A week before my 33rd birthday and I am my usual contemplating self. It has been warfare in my mind and emotions for unrelated reasons, but all things are related when we are His. Though I am still in the battle I’m coming out and have received some insight into this experience. For much of my journey with Christ I did not understand His ways and the path He was having me follow. Now having walked some time I can look back and see that much of His intention towards me was to develop me. The definiton of develop:To bring out the capabilities or possibilities of; bring to a more advanced or effective state.
That is exactly how I feel this journey has been with Him. God is always working on us, especially if we are called to bear Him much fruit. We must first be pruned to bear fruit. When He works on us He is bringing forth the best version of us. He is so patient that while the process can seem so long to us He is considerately, kindly, and gently molding us through it. He is with us through it.

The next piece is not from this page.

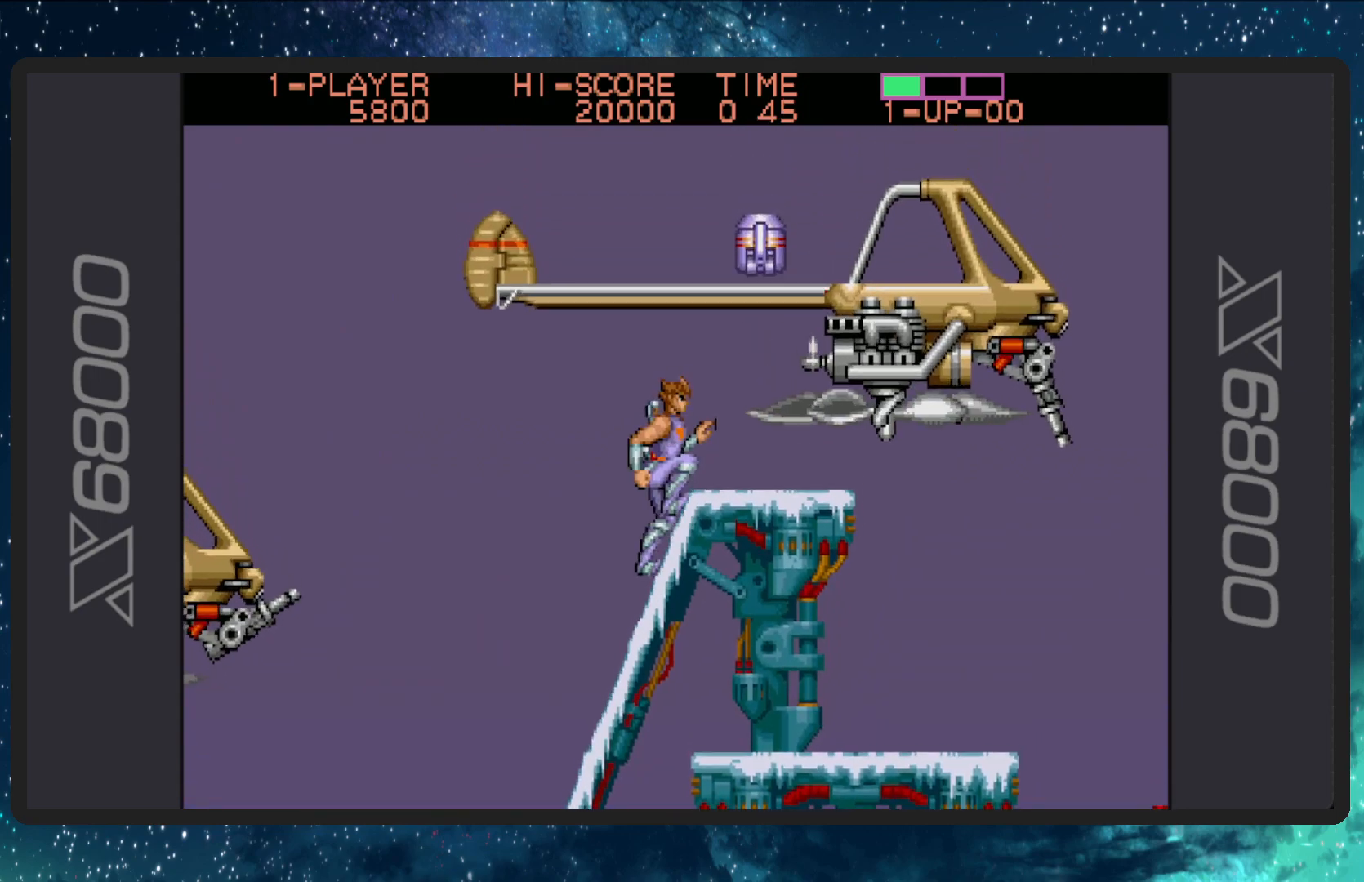
{"buttons": ["A"], "events": [[234, "DPAD_RIGHT", "up"], [384, "A", "down"]]}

For a while there I would say marriage was a goal. I’m sure it still is for me in a sense. When you have done this much work on yourself in the area of surrender and waiting on Him you can’t help but feel some sense of accomplishment when the promise manifests! But before I would have looked at marriage as a definion of identity. Now I see it as a bi-product of identity. Now the true goal is wholeness.
Everytime I think, “What is it that I want from Jesus for my 33rd b day?” (Because I believe He loves to give us good gifts) the answer comes swifly to my heart :”I want wholeness Jesus”. I want wholeness because I see now so many of my mental and emotional battles have been a result of my own brokeness. So many of my weaknesses have come from my own dysfunction. The interesting thing about Christ is that He doesn’t do things overnight; He enjoys the journey. He enjoys the day by day manifestation of what already is; the slow unfolding of what He promised. Sometimes its hard to see when it happens that way. It’s like noticing a nano second passing by. You hardly notice b/c it’s so miniscule, but when a whole hour passes by, you definitely take notice!
We should be able to look back on our path and see the development. We should see the evolution of who we are in Him. If we can’t, something is wrong. We are not progressing forward in our purpose and calling. Sometimes we will have slow seasons or times of distraction, but overall we should be moving forward by His grace.
I admit my dissappointment there is not a ring on my finger by 33. I admit my difficulty with accepting the fact that it has taken this amount of time to reach the level of wholeness I am currently at. I am reminded that Christ is not dissappointed. He knows us through and through. He knows the development process we are in. He knows the best timing to bring about His promises in our lives.